### TEXT TO READ
— START —

Re: Your ingest workflow?

2022-02-04 Thread Daryl Manning
Marvin,

I used ledger-cli (not beancount) but I get almost completely automated 
categorization via Reckon (which is a bayesian predictor of current 
category from past categories). Super handy and has reduced importing and 
categorizing workload a magnitude. 
Blog post here. Author of the ruby gem very responsive and helpful. YMMV.

https://daryl.wakatara.com/tracking-your-finances-with-reckon-and-ledger/

ciao !
Daryl.


On Tuesday, October 19, 2021 at 3:42:14 PM UTC+8 marvin...@gmail.com wrote:

> Hi,
>
> I'm once more troubled by changes in the statements provided by one of my 
> banks. It's probably easy to fix but I thought I use the opportunity to 
> learn what others do.
>
> My current workflow:
>
> 1. Manually download statements (most financial institutes provide me with 
> CSV files but I also have 1-2 PDFs). When possible I always download all 
> transactions for the current year and replace my current file. This is easy 
> but logging into ~5 banks, clicking through the menus and downloading the 
> correct file takes a bit. This is one of the reasons I update my ledger 
> less often than I would like to.
> 2. Run importers for all statement files for the current year. I 
> implemented the `beancount.ingest.importer.ImporterProtocol` interface for 
> my banks and mostly this just works. I manually map the statement file to 
> the Importer since identifying importers wasn't always reliable. While it 
> mostly works this is the part were things likely fail because a bank 
> changed the format of the statements or an importer has a bug.
> 3. Merge new entries with my ledger. I just rely on knowing the latest 
> transaction per account in my ledger and only adding newer entries.

— END —

Collected data
— START —

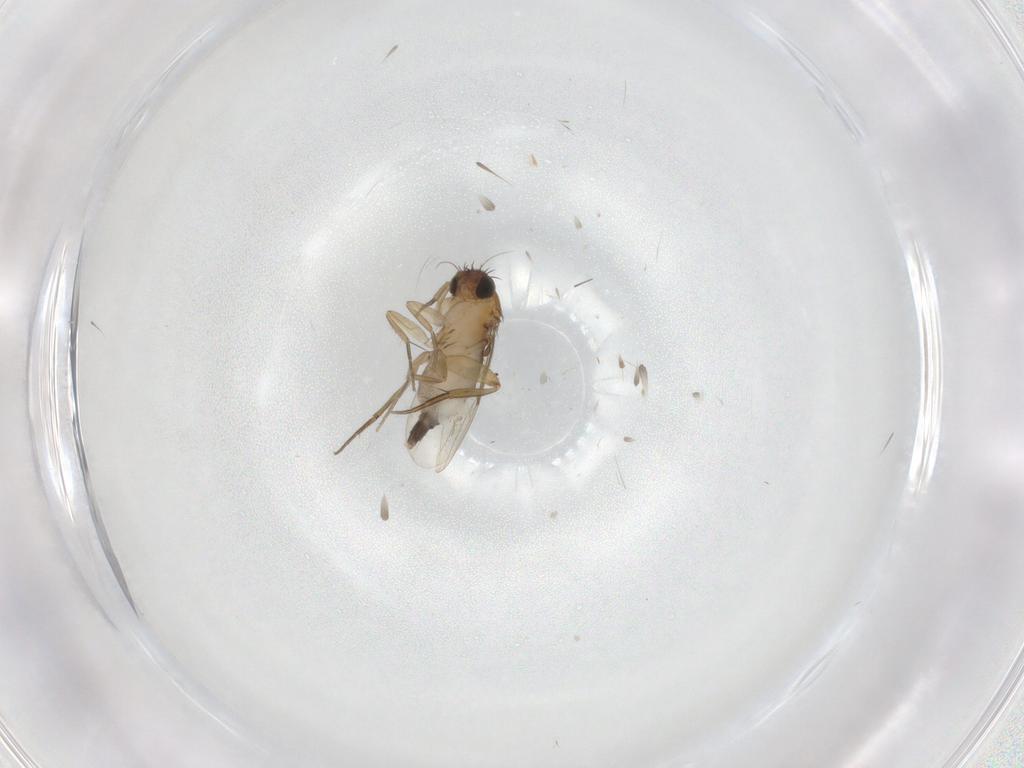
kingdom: Animalia
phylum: Arthropoda
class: Insecta
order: Diptera
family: Phoridae
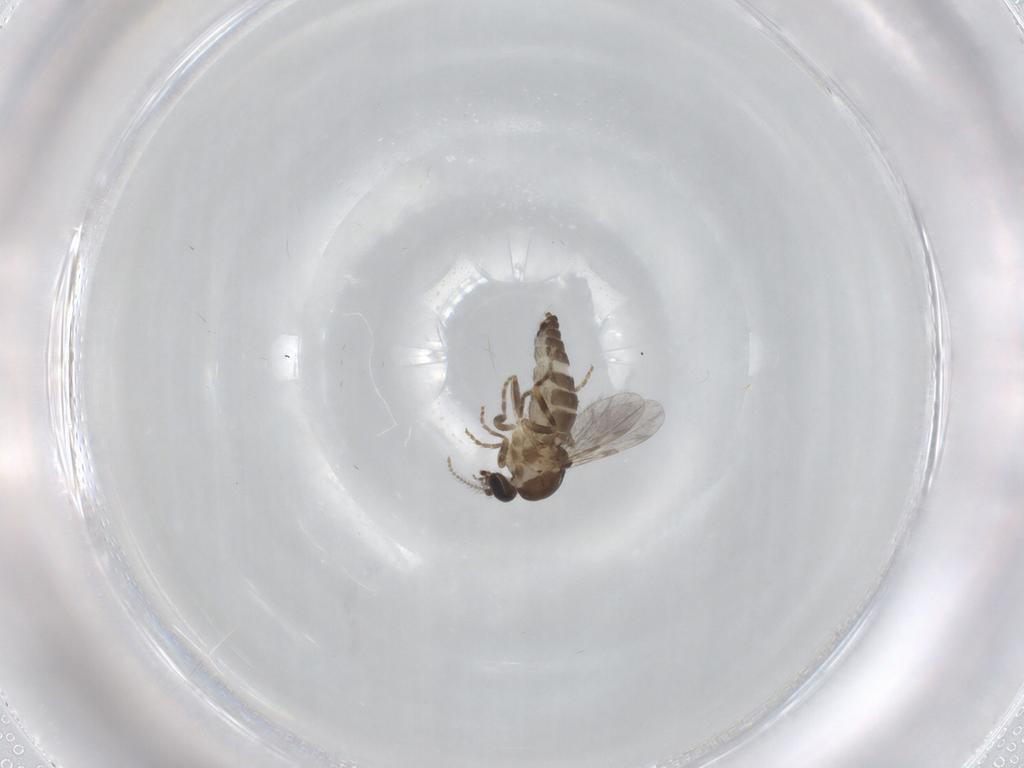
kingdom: Animalia
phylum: Arthropoda
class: Insecta
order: Diptera
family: Ceratopogonidae
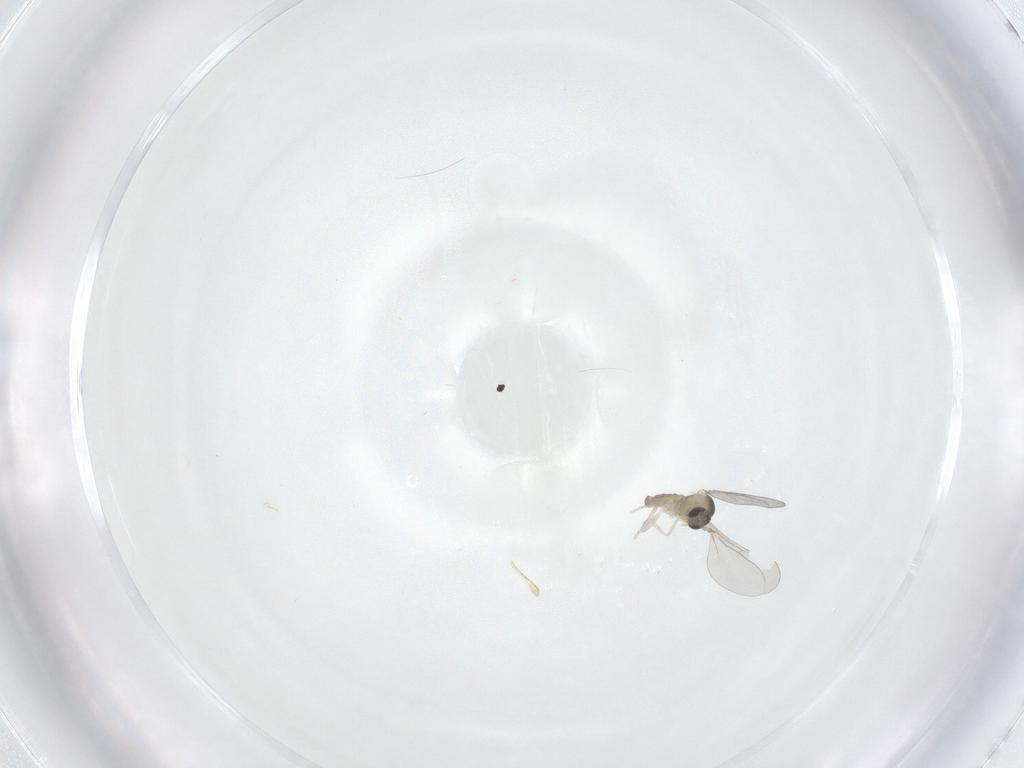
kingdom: Animalia
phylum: Arthropoda
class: Insecta
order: Diptera
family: Cecidomyiidae
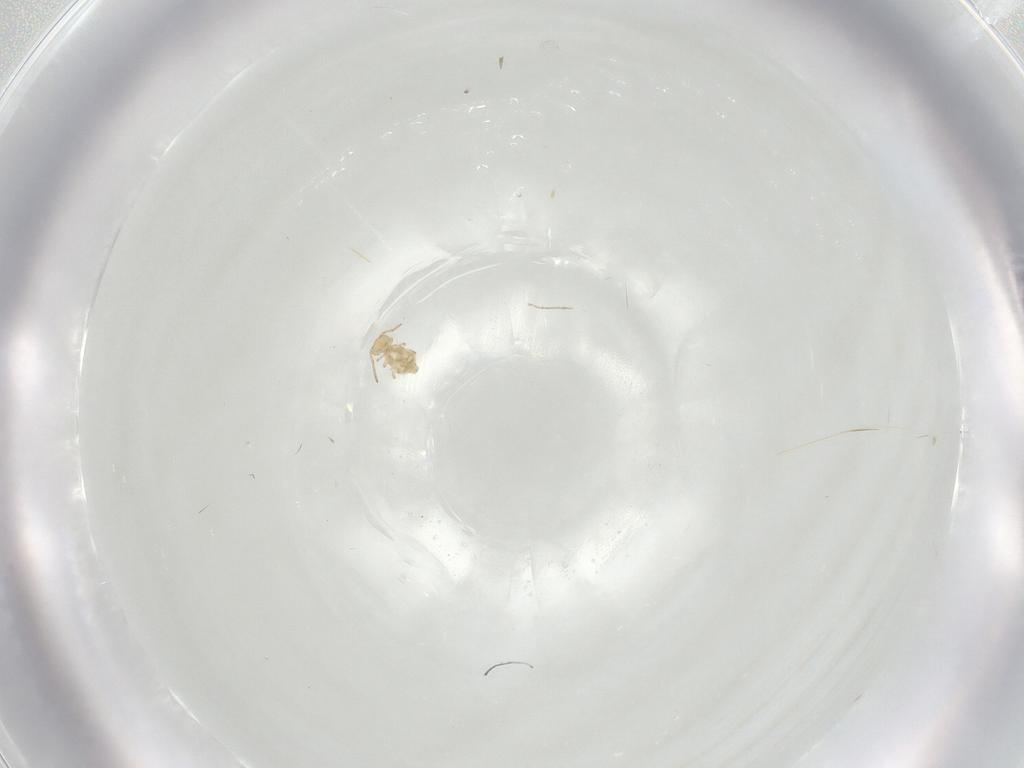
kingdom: Animalia
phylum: Arthropoda
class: Collembola
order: Symphypleona
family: Bourletiellidae
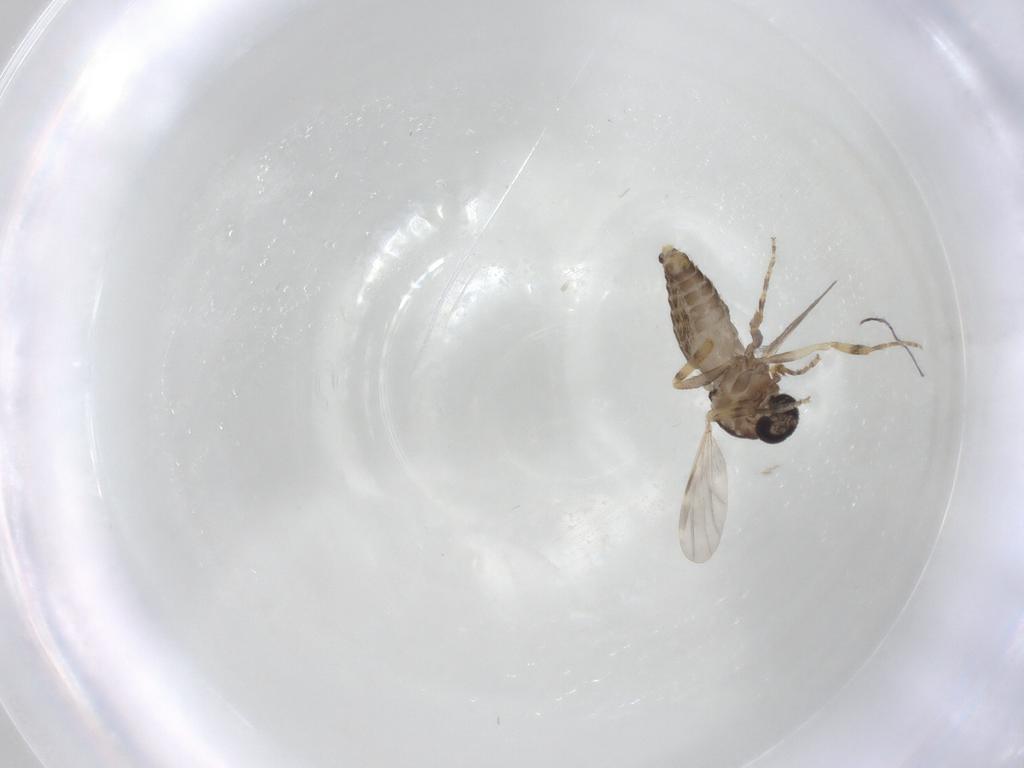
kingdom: Animalia
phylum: Arthropoda
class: Insecta
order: Diptera
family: Ceratopogonidae
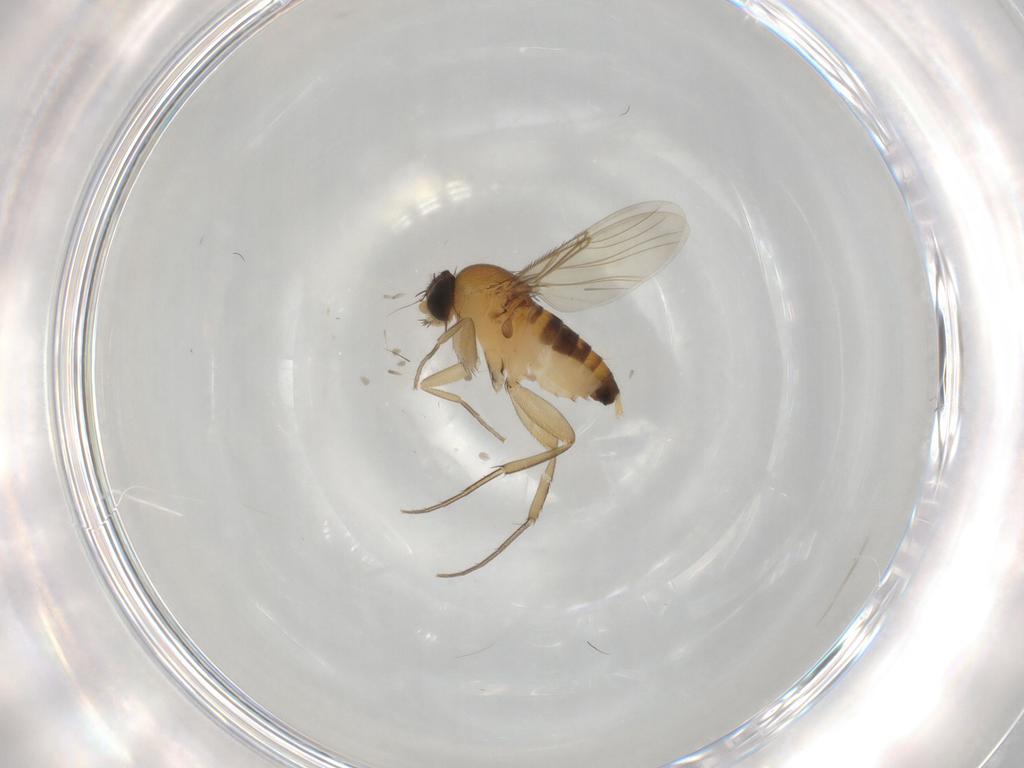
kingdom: Animalia
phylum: Arthropoda
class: Insecta
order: Diptera
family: Phoridae
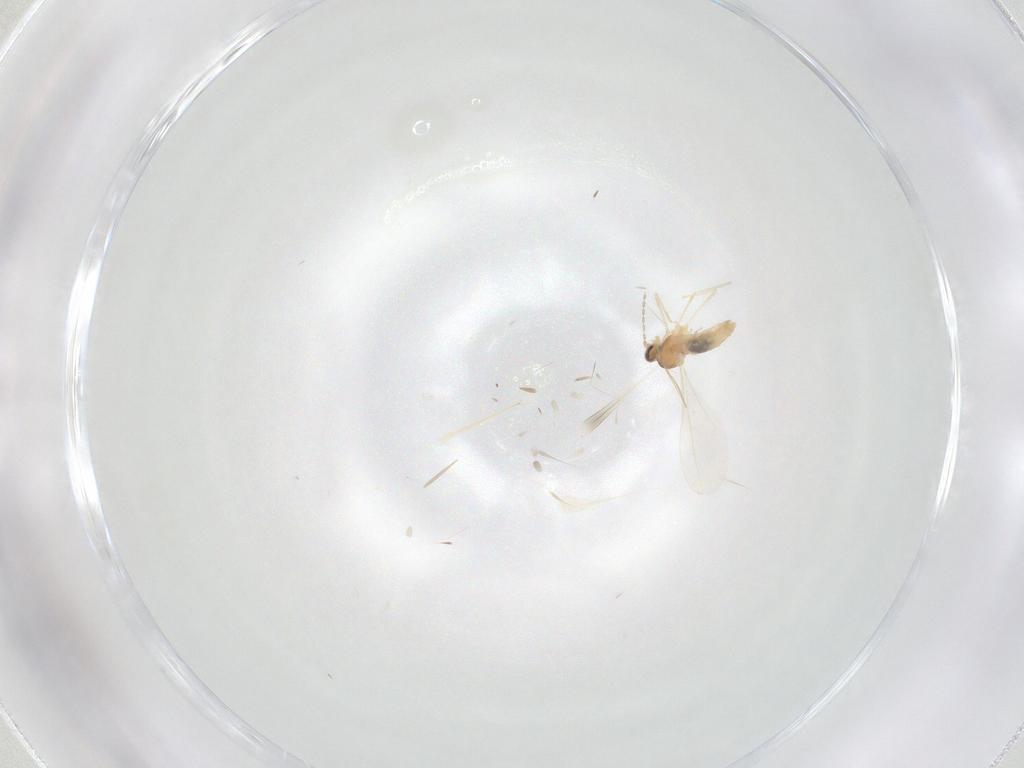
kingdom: Animalia
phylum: Arthropoda
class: Insecta
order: Diptera
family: Cecidomyiidae
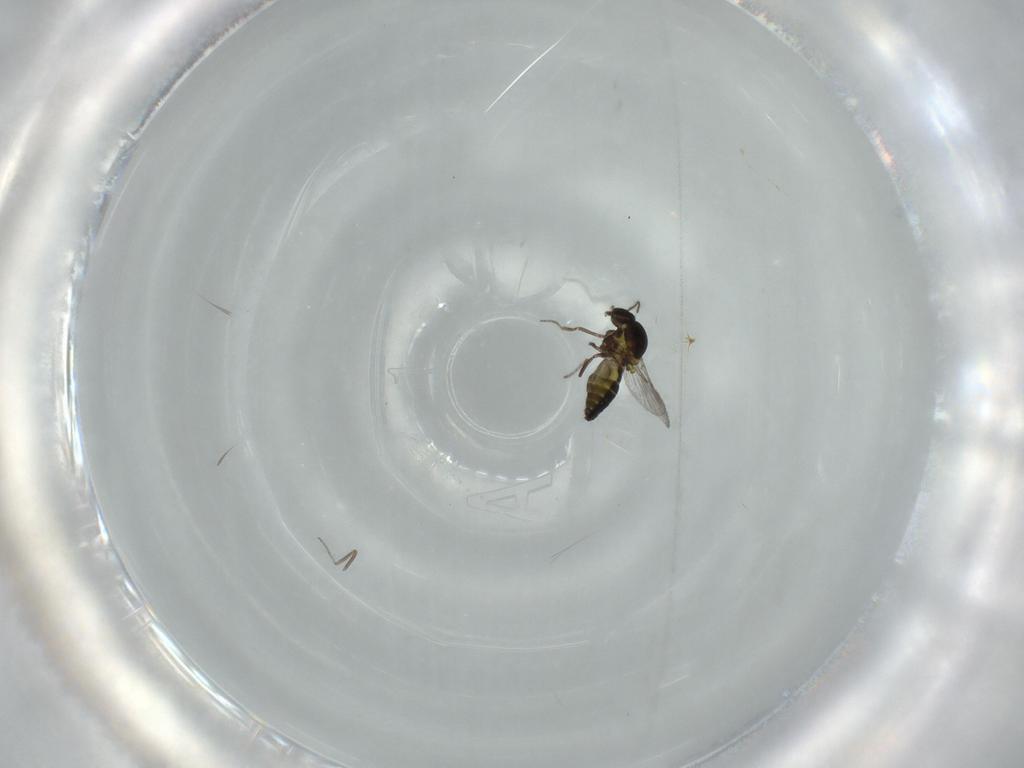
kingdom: Animalia
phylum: Arthropoda
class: Insecta
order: Diptera
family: Ceratopogonidae
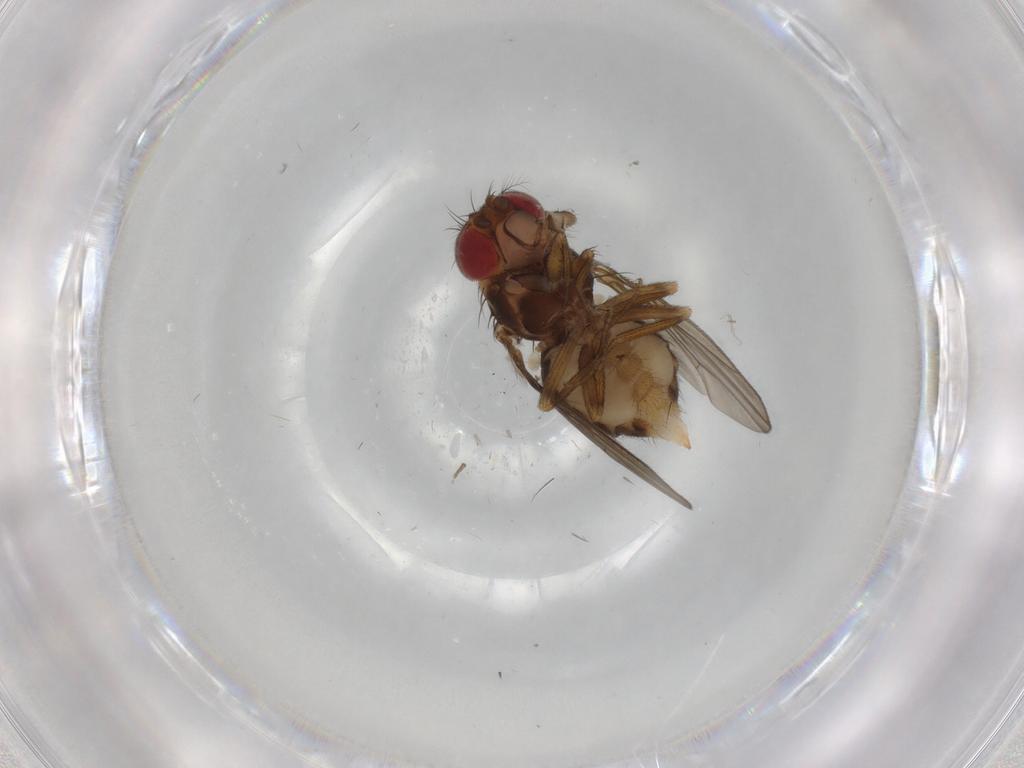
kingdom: Animalia
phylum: Arthropoda
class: Insecta
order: Diptera
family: Drosophilidae
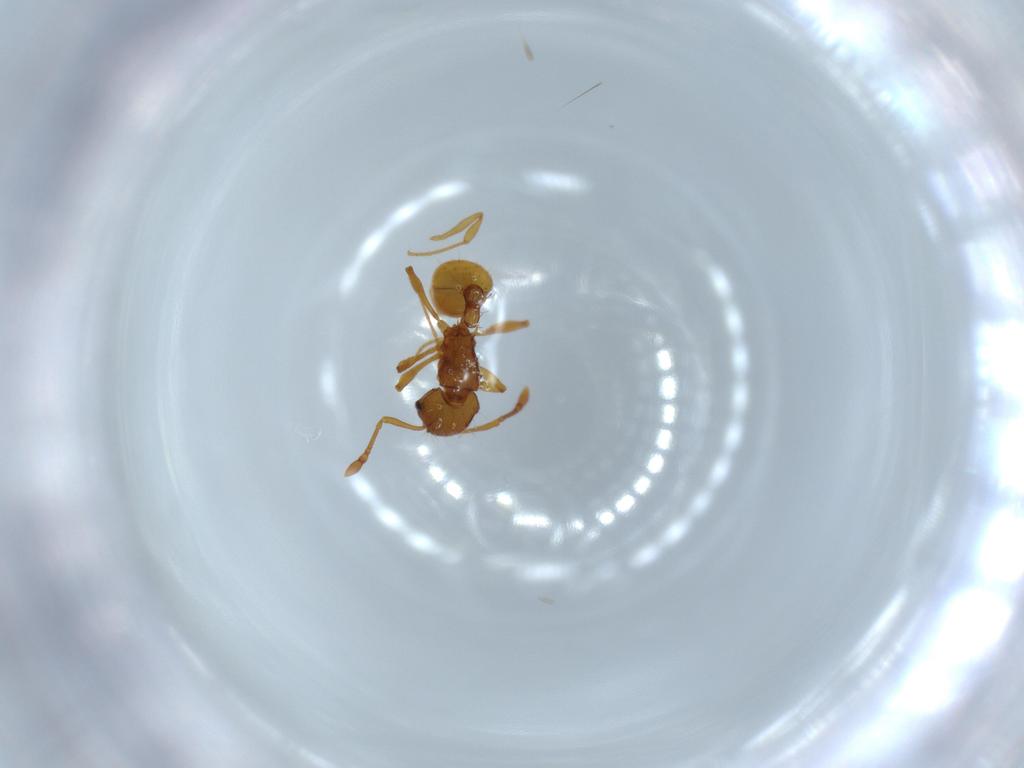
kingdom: Animalia
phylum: Arthropoda
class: Insecta
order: Hymenoptera
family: Formicidae
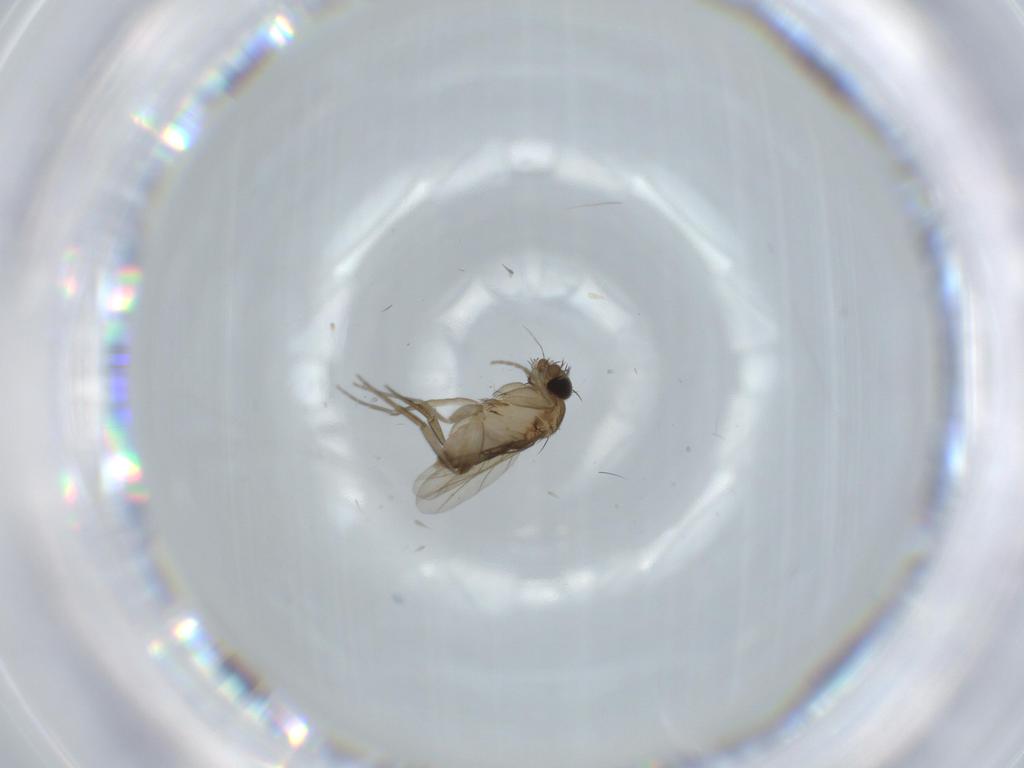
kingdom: Animalia
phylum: Arthropoda
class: Insecta
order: Diptera
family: Phoridae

— END —

### REQUIREMENTS
List the numbered steps of the current workflow described in the forum thread, giving a short phrase for each. You will not need the items for anything.

### RIGHT ANSWER
1. Manually download statements.
2. Run importers for all statement files for the current year.
3. Merge new entries with the ledger.